── Material to process
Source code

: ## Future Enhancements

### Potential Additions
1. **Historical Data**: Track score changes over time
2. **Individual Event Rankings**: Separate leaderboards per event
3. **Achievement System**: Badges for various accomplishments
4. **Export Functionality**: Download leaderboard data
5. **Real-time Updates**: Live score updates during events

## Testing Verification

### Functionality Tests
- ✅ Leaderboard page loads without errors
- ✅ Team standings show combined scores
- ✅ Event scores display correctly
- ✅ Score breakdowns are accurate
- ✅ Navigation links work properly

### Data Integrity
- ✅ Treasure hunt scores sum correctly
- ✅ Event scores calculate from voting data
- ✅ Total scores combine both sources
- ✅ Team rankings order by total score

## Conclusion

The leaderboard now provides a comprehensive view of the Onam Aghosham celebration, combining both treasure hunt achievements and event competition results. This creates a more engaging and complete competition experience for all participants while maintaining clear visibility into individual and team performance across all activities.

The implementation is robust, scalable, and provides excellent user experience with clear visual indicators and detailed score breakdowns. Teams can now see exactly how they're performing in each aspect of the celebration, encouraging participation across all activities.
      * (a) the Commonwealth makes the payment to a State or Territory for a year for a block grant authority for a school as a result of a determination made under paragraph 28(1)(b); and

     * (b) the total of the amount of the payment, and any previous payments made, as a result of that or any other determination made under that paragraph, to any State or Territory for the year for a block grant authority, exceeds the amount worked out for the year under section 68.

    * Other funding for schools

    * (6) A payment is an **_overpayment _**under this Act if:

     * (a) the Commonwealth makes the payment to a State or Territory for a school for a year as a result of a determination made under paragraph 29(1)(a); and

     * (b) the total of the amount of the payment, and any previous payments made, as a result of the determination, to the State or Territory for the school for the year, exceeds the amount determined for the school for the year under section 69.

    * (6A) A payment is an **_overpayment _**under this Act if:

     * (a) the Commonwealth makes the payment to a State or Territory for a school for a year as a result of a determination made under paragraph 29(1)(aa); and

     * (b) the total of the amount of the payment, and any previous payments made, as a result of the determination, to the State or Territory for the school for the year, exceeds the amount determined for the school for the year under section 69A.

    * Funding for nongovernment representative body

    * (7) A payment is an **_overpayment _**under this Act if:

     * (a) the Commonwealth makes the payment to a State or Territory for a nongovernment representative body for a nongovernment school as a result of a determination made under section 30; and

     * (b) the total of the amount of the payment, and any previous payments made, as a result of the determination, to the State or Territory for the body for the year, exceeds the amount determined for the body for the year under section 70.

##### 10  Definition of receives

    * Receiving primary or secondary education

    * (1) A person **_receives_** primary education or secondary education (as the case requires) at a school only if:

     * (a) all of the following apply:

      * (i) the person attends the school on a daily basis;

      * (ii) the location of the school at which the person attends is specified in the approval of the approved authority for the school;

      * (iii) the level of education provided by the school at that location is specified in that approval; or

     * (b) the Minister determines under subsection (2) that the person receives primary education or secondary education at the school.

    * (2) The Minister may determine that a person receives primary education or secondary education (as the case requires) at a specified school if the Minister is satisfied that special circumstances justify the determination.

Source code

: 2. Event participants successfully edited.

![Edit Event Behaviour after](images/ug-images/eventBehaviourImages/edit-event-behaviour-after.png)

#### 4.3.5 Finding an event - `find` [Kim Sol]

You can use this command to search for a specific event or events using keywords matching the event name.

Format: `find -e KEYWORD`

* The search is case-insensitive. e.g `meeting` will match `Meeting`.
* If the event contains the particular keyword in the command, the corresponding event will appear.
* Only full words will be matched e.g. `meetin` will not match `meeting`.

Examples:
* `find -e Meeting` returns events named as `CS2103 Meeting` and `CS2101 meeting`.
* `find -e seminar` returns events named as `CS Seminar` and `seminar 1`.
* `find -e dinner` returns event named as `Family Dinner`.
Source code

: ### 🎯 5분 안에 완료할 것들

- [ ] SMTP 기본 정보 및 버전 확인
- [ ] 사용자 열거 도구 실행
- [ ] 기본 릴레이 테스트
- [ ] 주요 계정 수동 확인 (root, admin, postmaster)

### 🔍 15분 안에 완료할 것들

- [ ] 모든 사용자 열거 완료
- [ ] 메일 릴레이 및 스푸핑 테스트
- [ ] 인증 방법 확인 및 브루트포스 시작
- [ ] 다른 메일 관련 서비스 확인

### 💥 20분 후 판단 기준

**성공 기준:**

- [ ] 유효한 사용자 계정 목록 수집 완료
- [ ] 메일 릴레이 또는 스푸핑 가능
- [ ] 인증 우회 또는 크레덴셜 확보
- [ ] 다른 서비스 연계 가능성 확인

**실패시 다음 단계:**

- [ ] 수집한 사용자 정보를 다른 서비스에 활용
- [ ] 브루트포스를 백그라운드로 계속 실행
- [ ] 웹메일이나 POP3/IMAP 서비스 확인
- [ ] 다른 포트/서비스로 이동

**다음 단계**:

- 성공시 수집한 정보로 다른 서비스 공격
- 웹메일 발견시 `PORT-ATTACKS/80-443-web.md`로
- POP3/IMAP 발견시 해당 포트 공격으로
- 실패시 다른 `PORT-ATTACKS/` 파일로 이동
────
Try it
Turn every line of the records above into a Markdown table with two columns, Row and Line. Number each row and leave out blank lines.

Answer box
| Row | Line |
|---|---|
| 1 | Source code |
| 2 | : ## Future Enhancements |
| 3 | ### Potential Additions |
| 4 | 1. **Historical Data**: Track score changes over time |
| 5 | 2. **Individual Event Rankings**: Separate leaderboards per event |
| 6 | 3. **Achievement System**: Badges for various accomplishments |
| 7 | 4. **Export Functionality**: Download leaderboard data |
| 8 | 5. **Real-time Updates**: Live score updates during events |
| 9 | ## Testing Verification |
| 10 | ### Functionality Tests |
| 11 | - ✅ Leaderboard page loads without errors |
| 12 | - ✅ Team standings show combined scores |
| 13 | - ✅ Event scores display correctly |
| 14 | - ✅ Score breakdowns are accurate |
| 15 | - ✅ Navigation links work properly |
| 16 | ### Data Integrity |
| 17 | - ✅ Treasure hunt scores sum correctly |
| 18 | - ✅ Event scores calculate from voting data |
| 19 | - ✅ Total scores combine both sources |
| 20 | - ✅ Team rankings order by total score |
| 21 | ## Conclusion |
| 22 | The leaderboard now provides a comprehensive view of the Onam Aghosham celebration, combining both treasure hunt achievements and event competition results. This creates a more engaging and complete competition experience for all participants while maintaining clear visibility into individual and team performance across all activities. |
| 23 | The implementation is robust, scalable, and provides excellent user experience with clear visual indicators and detailed score breakdowns. Teams can now see exactly how they're performing in each aspect of the celebration, encouraging participation across all activities. |
| 24 |       * (a) the Commonwealth makes the payment to a State or Territory for a year for a block grant authority for a school as a result of a determination made under paragraph 28(1)(b); and |
| 25 |      * (b) the total of the amount of the payment, and any previous payments made, as a result of that or any other determination made under that paragraph, to any State or Territory for the year for a block grant authority, exceeds the amount worked out for the year under section 68. |
| 26 |     * Other funding for schools |
| 27 |     * (6) A payment is an **_overpayment _**under this Act if: |
| 28 |      * (a) the Commonwealth makes the payment to a State or Territory for a school for a year as a result of a determination made under paragraph 29(1)(a); and |
| 29 |      * (b) the total of the amount of the payment, and any previous payments made, as a result of the determination, to the State or Territory for the school for the year, exceeds the amount determined for the school for the year under section 69. |
| 30 |     * (6A) A payment is an **_overpayment _**under this Act if: |
| 31 |      * (a) the Commonwealth makes the payment to a State or Territory for a school for a year as a result of a determination made under paragraph 29(1)(aa); and |
| 32 |      * (b) the total of the amount of the payment, and any previous payments made, as a result of the determination, to the State or Territory for the school for the year, exceeds the amount determined for the school for the year under section 69A. |
| 33 |     * Funding for nongovernment representative body |
| 34 |     * (7) A payment is an **_overpayment _**under this Act if: |
| 35 |      * (a) the Commonwealth makes the payment to a State or Territory for a nongovernment representative body for a nongovernment school as a result of a determination made under section 30; and |
| 36 |      * (b) the total of the amount of the payment, and any previous payments made, as a result of the determination, to the State or Territory for the body for the year, exceeds the amount determined for the body for the year under section 70. |
| 37 | ##### 10  Definition of receives |
| 38 |     * Receiving primary or secondary education |
| 39 |     * (1) A person **_receives_** primary education or secondary education (as the case requires) at a school only if: |
| 40 |      * (a) all of the following apply: |
| 41 |       * (i) the person attends the school on a daily basis; |
| 42 |       * (ii) the location of the school at which the person attends is specified in the approval of the approved authority for the school; |
| 43 |       * (iii) the level of education provided by the school at that location is specified in that approval; or |
| 44 |      * (b) the Minister determines under subsection (2) that the person receives primary education or secondary education at the school. |
| 45 |     * (2) The Minister may determine that a person receives primary education or secondary education (as the case requires) at a specified school if the Minister is satisfied that special circumstances justify the determination. |
| 46 | Source code |
| 47 | : 2. Event participants successfully edited. |
| 48 | ![Edit Event Behaviour after](images/ug-images/eventBehaviourImages/edit-event-behaviour-after.png) |
| 49 | #### 4.3.5 Finding an event - `find` [Kim Sol] |
| 50 | You can use this command to search for a specific event or events using keywords matching the event name. |
| 51 | Format: `find -e KEYWORD` |
| 52 | * The search is case-insensitive. e.g `meeting` will match `Meeting`. |
| 53 | * If the event contains the particular keyword in the command, the corresponding event will appear. |
| 54 | * Only full words will be matched e.g. `meetin` will not match `meeting`. |
| 55 | Examples: |
| 56 | * `find -e Meeting` returns events named as `CS2103 Meeting` and `CS2101 meeting`. |
| 57 | * `find -e seminar` returns events named as `CS Seminar` and `seminar 1`. |
| 58 | * `find -e dinner` returns event named as `Family Dinner`. |
| 59 | Source code |
| 60 | : ### 🎯 5분 안에 완료할 것들 |
| 61 | - [ ] SMTP 기본 정보 및 버전 확인 |
| 62 | - [ ] 사용자 열거 도구 실행 |
| 63 | - [ ] 기본 릴레이 테스트 |
| 64 | - [ ] 주요 계정 수동 확인 (root, admin, postmaster) |
| 65 | ### 🔍 15분 안에 완료할 것들 |
| 66 | - [ ] 모든 사용자 열거 완료 |
| 67 | - [ ] 메일 릴레이 및 스푸핑 테스트 |
| 68 | - [ ] 인증 방법 확인 및 브루트포스 시작 |
| 69 | - [ ] 다른 메일 관련 서비스 확인 |
| 70 | ### 💥 20분 후 판단 기준 |
| 71 | **성공 기준:** |
| 72 | - [ ] 유효한 사용자 계정 목록 수집 완료 |
| 73 | - [ ] 메일 릴레이 또는 스푸핑 가능 |
| 74 | - [ ] 인증 우회 또는 크레덴셜 확보 |
| 75 | - [ ] 다른 서비스 연계 가능성 확인 |
| 76 | **실패시 다음 단계:** |
| 77 | - [ ] 수집한 사용자 정보를 다른 서비스에 활용 |
| 78 | - [ ] 브루트포스를 백그라운드로 계속 실행 |
| 79 | - [ ] 웹메일이나 POP3/IMAP 서비스 확인 |
| 80 | - [ ] 다른 포트/서비스로 이동 |
| 81 | **다음 단계**: |
| 82 | - 성공시 수집한 정보로 다른 서비스 공격 |
| 83 | - 웹메일 발견시 `PORT-ATTACKS/80-443-web.md`로 |
| 84 | - POP3/IMAP 발견시 해당 포트 공격으로 |
| 85 | - 실패시 다른 `PORT-ATTACKS/` 파일로 이동 |